Regione e Cas (Consorzio autostrade siciliano) inadempienti, i sindacati e l´Ance chiedono il commissariamento per portare in porto la realizzazione dei lotti 6,7 e 8 dell´autostrada Siracusa-Gela. Il commissario, nella visione di Cgil, Cisl, Uil e Ance, dovrà gestire i flussi finanziari, assicurare i pagamenti alla Cosige, che è l´impresa che sta realizzando i lavori, che è in arretrato nel saldo degli stati di avanzamento. Ci sono infatti quasi 40 milioni da pagare per opere già realizzate e solo un poco più di 4 milioni sono stati già versati su 28 fatturati mettendo in gravi difficoltà l´impresa. I vertici della Cosige stanno tra l´altro seriamente pensando a sospendere o rallentare i lavori fino a quando da Palermo non arriveranno le somme dovute che la Regione, per bocca dello stesso presidente Rosario Crocetta, si era impegnata a pagare entro la fine di ottobre. L´opera è stata appaltata grazie a due linee di finanziamento, statale ed europeo (per un ammontare di circa 260 milioni di euro.

Tra Palermo e Messina (sede del Cas) c´è in atto un palleggiamento di responsabilità e di fatto i soldi non arrivano tanto che sindacati e Ance hanno chiesto al governo nazionale di revocare a queste due amministrazioni la responsabilità della realizzazione dell’importante lotto della Siracusa-Gela e di inviare un commissario per la corretta conduzione dell’appalto.

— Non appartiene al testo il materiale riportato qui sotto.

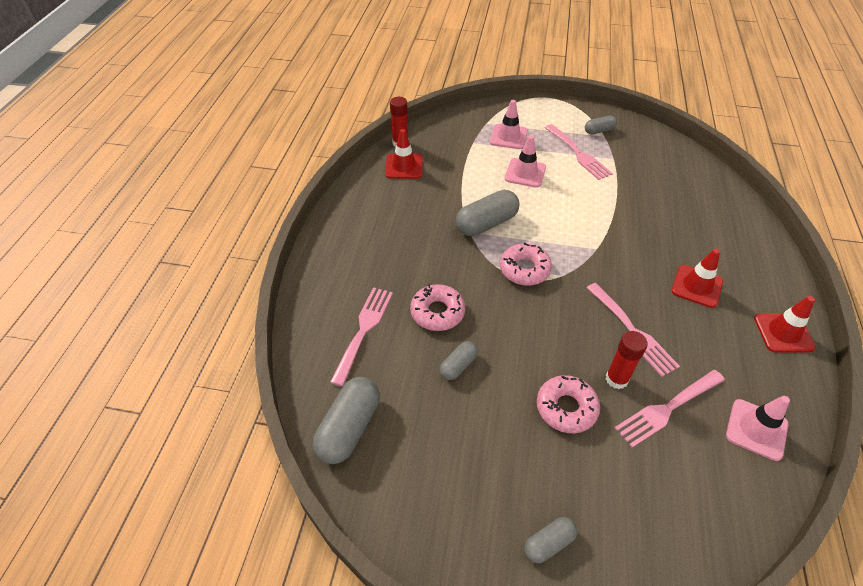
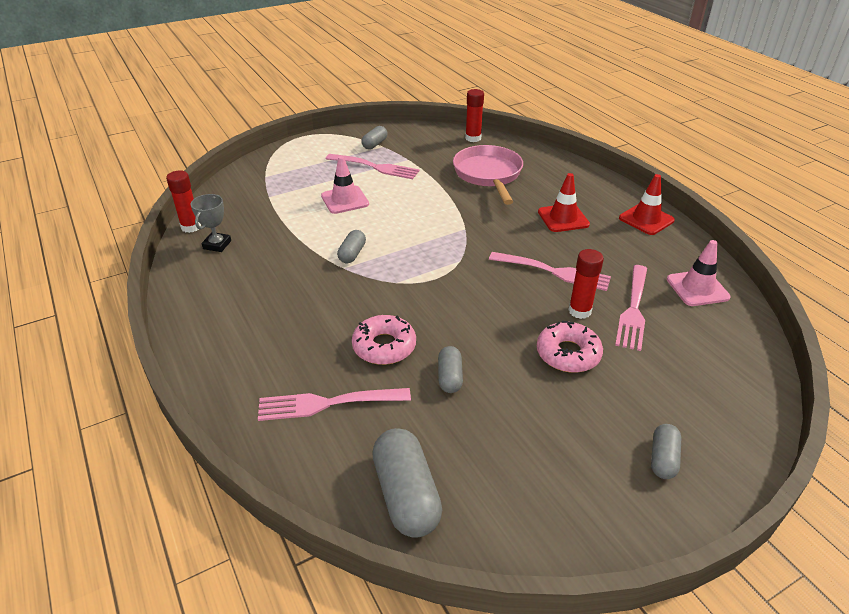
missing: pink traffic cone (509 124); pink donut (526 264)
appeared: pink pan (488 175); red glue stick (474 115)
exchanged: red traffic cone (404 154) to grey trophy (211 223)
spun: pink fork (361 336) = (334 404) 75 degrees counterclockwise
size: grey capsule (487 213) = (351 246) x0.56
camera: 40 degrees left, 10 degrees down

La Cosige dal suo canto incontrerà il prefetto di Ragusa venerdì per manifestare la sua grande difficoltà e la possibilità della chiusura dei cantieri in assenza di provvedimenti concreti.

Una situazione veramente paradossale visto che il cronoprogramma dei lavori è ampiamente rispettato, i cantieri lavorano a pieno ritmo alla posa dell´impiantistica per i viadotti tra cui lo "Scardina" (nella foto) tra Pozzallo e Ispica e Salvia. Fermarsi non vorrebbe dire solo licenziare e mandare a casa una forza lavoro di quasi 400 persone ma anche un ulteriore grave danno al territorio.